+++ Given text

Hello, i have made a video on Object Variants and i would like if possible to receive some feedback on the video in question.
Link to the video: https://youtu.be/fi7UasgzFhQ
Looking for feedback
Not from me I guess?
Well, I regard that video as not of much value, as you describe how to create types and vars of object variants types. But the motivation is missing, and actual use cases are missing too. You said at the beginning something like "sometimes OOP is overkill, so we better use object variants in this case". That is definitely not enough for the motivation. How to create object variants types and vars is obvious from all the tutorials. The point is how to actually use them, and what are advantages compared to inheritated types in OOP design. Most important point is that all object variants have same size, so they can be stored as value types in seqs for good cache performance. But you also did not mention this important point. I know that objects variants are not the most simple part of Nim, I think my explanation in the kids books is not that good as well unfortunately. I think the name of the vars or types was also strange, was it like drawCirc? Can not remember, but I think it starts with draw, which indicates more a proc name. Maybe you can make a part two now explaining the missing parts. Have you already written some Nim programs yourself? Sometimes it helps learning and practice stuff first before teaching to others.
Well you asked for feedback. And to make it clear, I regard 99% of all youtube videos as garbage, I never watch them. Yours ones belong to the better ones.
Sometimes teaching people is a good way learn as well.
You make good points, but you've made them hard to parse.
Elaborate more on why object variants in Nim provide an advantage over OOP design.
There is a Nim-specific advantage here too: Inheritance only works well with refs (or ptrs) in Nim which then lose the mutability aspect (unless you use the new "strict funcs" feature). Object variants do no have this problem.
I agree some more talk about motivation would be good.
I know it's supposed to be a simple introduction but since you start with shape types, you could talk about the Circle-Ellipse Problem which for me highlights pretty clearly the issues with inheritance. Variants solve that by allowing one to change a circleKind to an ellipseKind.

++++++
+++ Entries provided

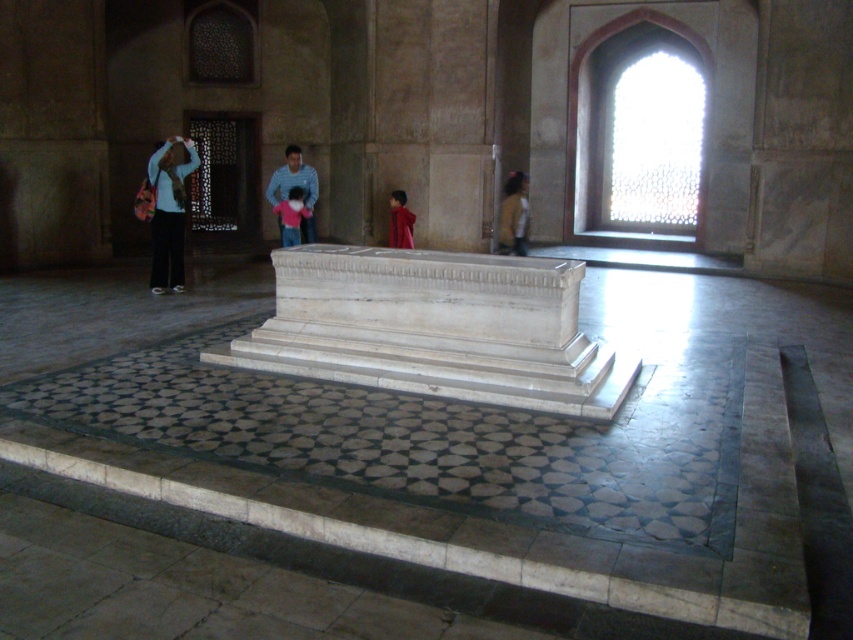
Question: Which of the following is the closest to the observer?

Choices:
 (A) yellow matte shirt at right
 (B) matte blue shirt at left
 (C) red velvet jacket at center

Answer: (B)

Question: Among these objects, which one is farthest from the camera?

Choices:
 (A) striped cotton shirt at center
 (B) matte blue shirt at left
 (C) yellow matte shirt at right

Answer: (C)

Question: Where is striped cotton shirt at center located in relation to yellow matte shirt at right in the image?

Choices:
 (A) below
 (B) above

Answer: (B)

Question: Where is striped cotton shirt at center located in relation to red velvet jacket at center in the image?

Choices:
 (A) above
 (B) below

Answer: (A)

Question: Can you confirm if striped cotton shirt at center is positioned above yellow matte shirt at right?

Choices:
 (A) yes
 (B) no

Answer: (A)

Question: Which of the following is the farthest from the observer?

Choices:
 (A) yellow matte shirt at right
 (B) matte blue shirt at left
 (C) striped cotton shirt at center
 (D) light blue shirt at center

Answer: (A)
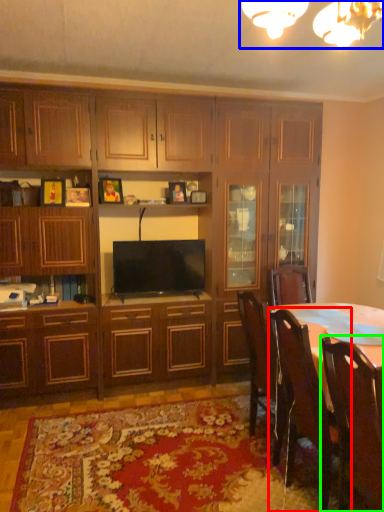
Question: Which object is the farthest from chair (highlighted by a red box)? Choose among these: light fixture (highlighted by a blue box) or chair (highlighted by a green box).

Choices:
 (A) light fixture
 (B) chair

Answer: (A)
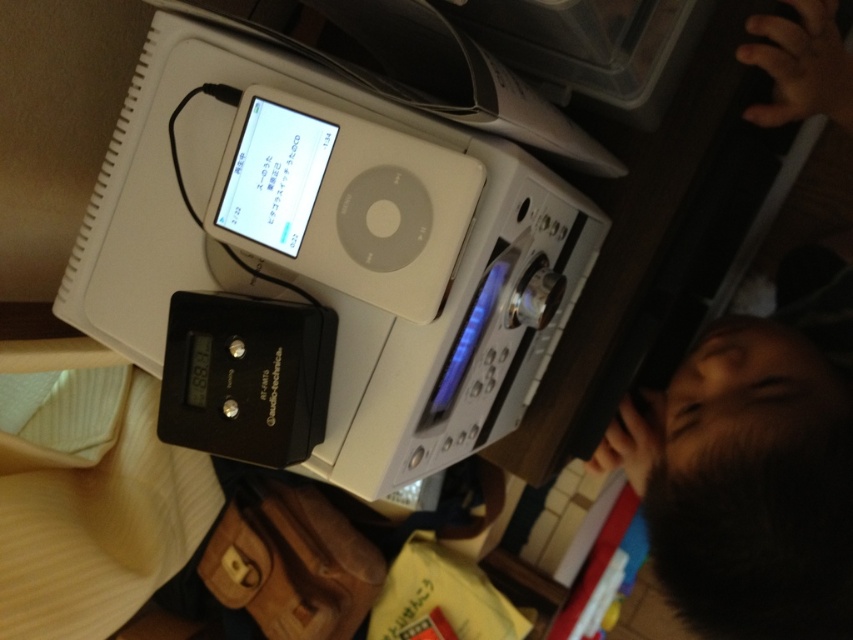
You are organizing a desk and want to place the white plastic ipod at upper center and the black hair at upper right. Which object should you place first if you need to handle the smaller item first?

The black hair at upper right should be placed first because it is smaller than the white plastic ipod at upper center.

You are looking at the cluttered desk with the white portable stereo system at the center and the black audio interface to its left. There are two points marked on the desk. Which of the two points, point (236, 195) or point (426, 266), is closer to you?

Point (236, 195) is closer to you because it is further to the viewer than point (426, 266).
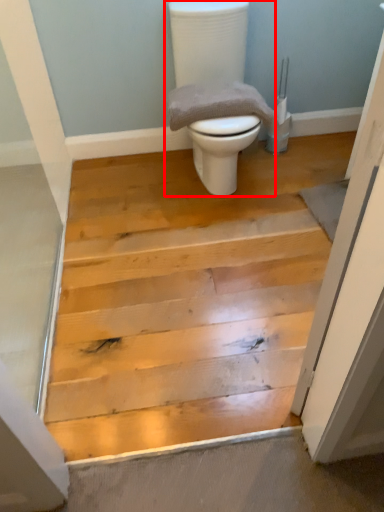
Question: Observing the image, what is the correct spatial positioning of toilet (annotated by the red box) in reference to material?

Choices:
 (A) left
 (B) right

Answer: (B)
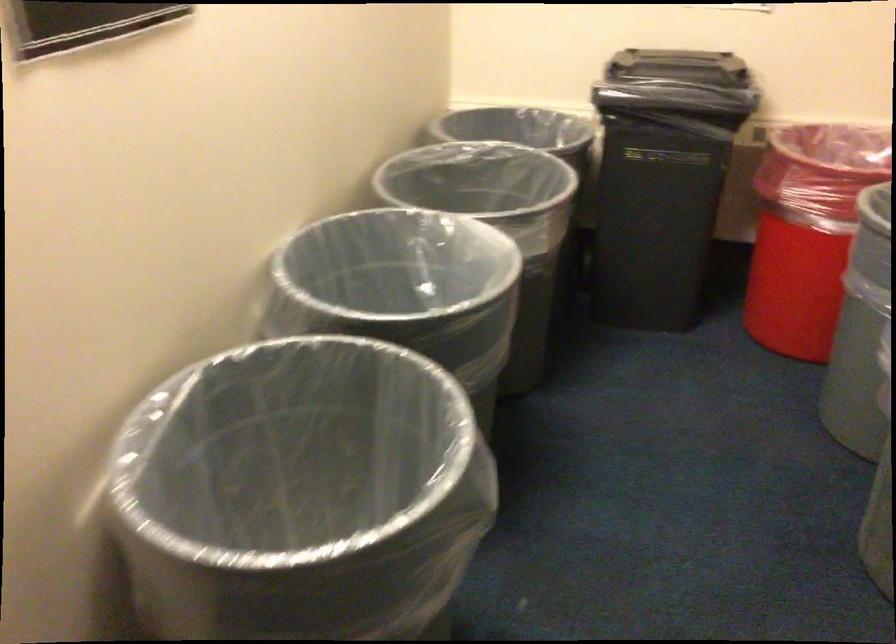
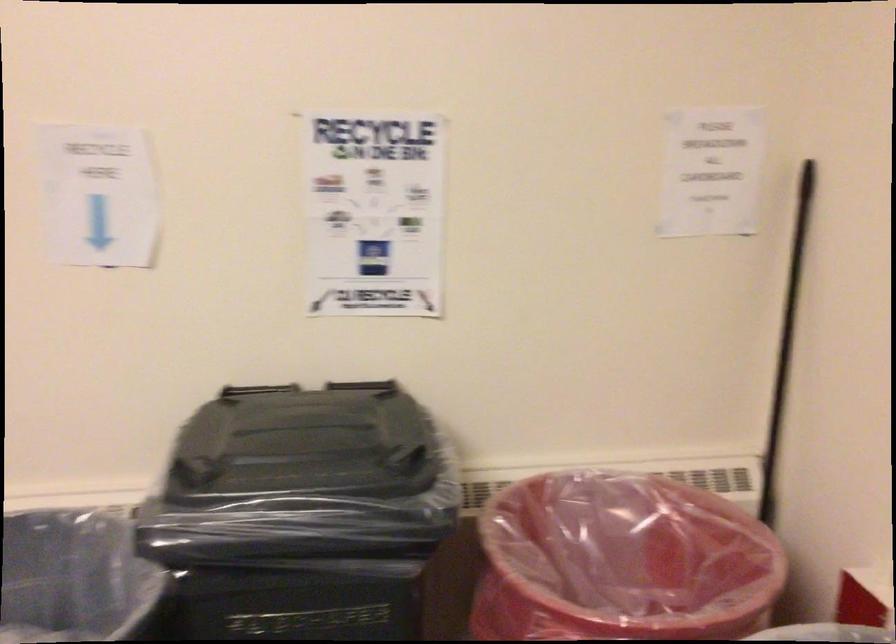
Which direction would the cameraman need to move to produce the second image?

The cameraman moved toward right, forward.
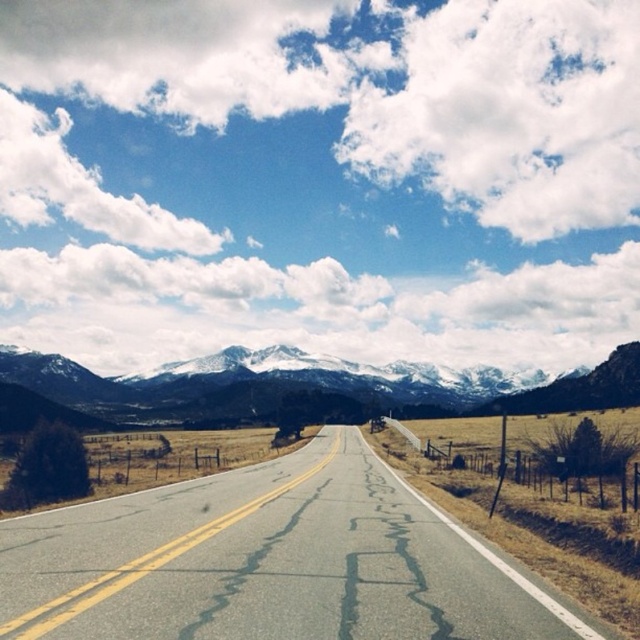
Which is behind, point (128, 596) or point (125, 406)?

The point (125, 406) is more distant.

Who is positioned more to the right, asphalt road at center or snowy granite mountains at center?

asphalt road at center is more to the right.

Does point (273, 625) lie behind point (120, 420)?

No.

This screenshot has height=640, width=640. I want to click on asphalt road at center, so click(x=269, y=561).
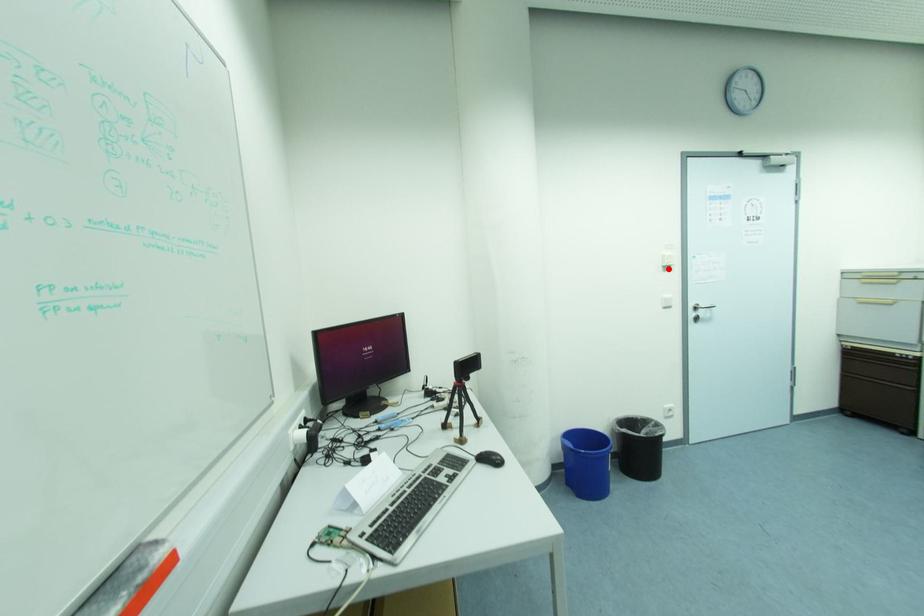
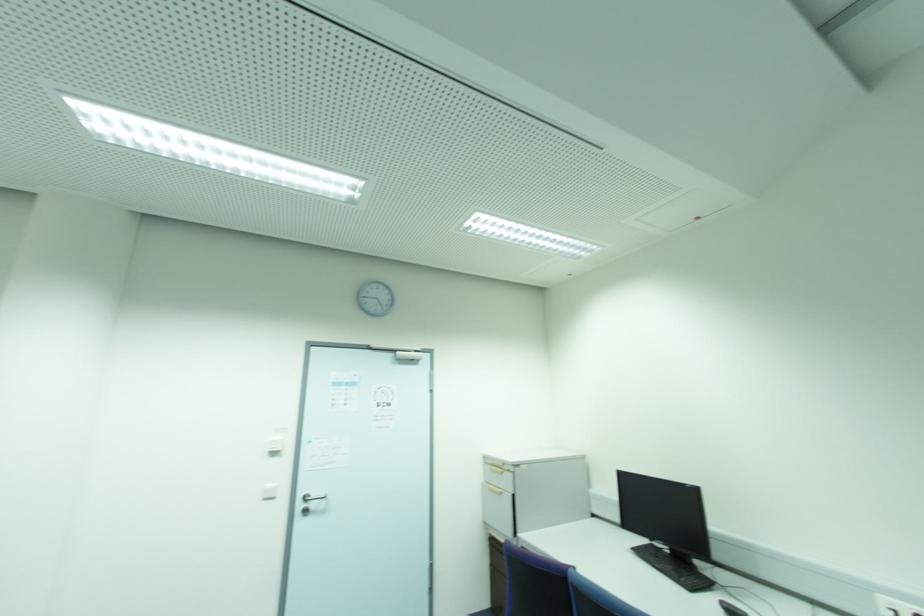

++++++

Exercise tasks »
a) In the forum thread about the object variants video, what property shared by all object variants lets them be stored as value types in seqs?
b) List the code identifiers (names of types, vars or kinds) that appear in the forum thread about the object variants video.
c) Extend the forum thread about the object variants video with one more reply that follows its last post.
The records have no connection to the forum thread about the object variants video.

Answer section »
a) All object variants have the same size.

b) drawCirc, circleKind, ellipseKind

c)
The big thing variants let you do is have a seq of different types seq[Enemy] etc.
I agree types should be nouns not verbs.
A line needs two points (4 numbers), and a circle needs at least a centre (2 numbers) and a radius.
Inheritance only works well with refs (or ptrs) in Nim
Why is this?
Wdym not you D: ? Did you give feedback before that i ignored ? I can't remember.
Anyways good points from all of you, i will make some better examples and make an example and talk about the performance benefits and in overall make a comparison to OOP design.
I've given you feedback multiple times on your videos - yet you keep doing the exact same thing over and over again. Maybe it's working for you - but it continues to be the reason I will never watch your videos.
Your videos play like you are reciting snippets from Wikipedia articles / the Nim manual. It's like learning from someone reciting facts from a textbook. It's extremely uninteresting and I'd rather just read since I can read faster than you can talk.
If you were actually doing something interesting with the concepts presented in the video, rather than just reciting facts - maybe the videos would have some value beyond just being a different presentation format than a plain text manual. To me, they're just more youtube filler garbage - but I guess at least they're filler garbage about Nim.
Well for a lot of my videos yes it's been like reciting existing information, because some topics simply have good enough examples already. The actual words i use to explain the topics and examples, i try my best to simplify them and not reuse them unless i have no better way.
On some of my latest videos, i did go and and try to make unique examples and explanations, maybe you find those boring as well or didn't watch them, i don't know.
On the opening a new thread for feedback per video: Okay maybe it's a bit much, since #main on discord also gets notified of it. I will try your way and see, if the thread doesn't get enough feedback on a new post with a video on it, i will go back to what i am doing now.
Lastly, all of my current videos are simply not for you, 2 of the series have "beginner" in the name explicitly stated, and since you already know most of Nim, and have used it for years now, they can't provide you any value. Also i try to be as beginner friendly as possible, which obviously means going slow and focus on things you already know or find useless.
Maybe once i exhaust the easier/less complex topics they will become of value to you.
I don't think that will be the case unless your presentation / delivery format changes.
As I mentioned in my feedback - the issue isn't the content of the lessons / what you're trying to teach it's HOW you're going about teaching it that I find to be uninspiring / boring / difficult to stay tuned in to. Every time I bring this up to you however, you seem to focus on the simplicity of the subject matter and use that as an excuse for the style of teaching.
In an effort to better summarize my criticism of your video series: I think your videos would be much more interesting and popular if you picked a subject matter to explore - let's say writing a virtual machine / scripting language in Nim. Then you could explain concepts as you write your VM / scripting language and the videos are suddenly exponentially more interesting / watchable because you're not just regurgitating information that is easily googleable. That's what they are today, and this is why they are unwatchable to me, regardless of whether they cover advanced topics or how to tie my shoelaces.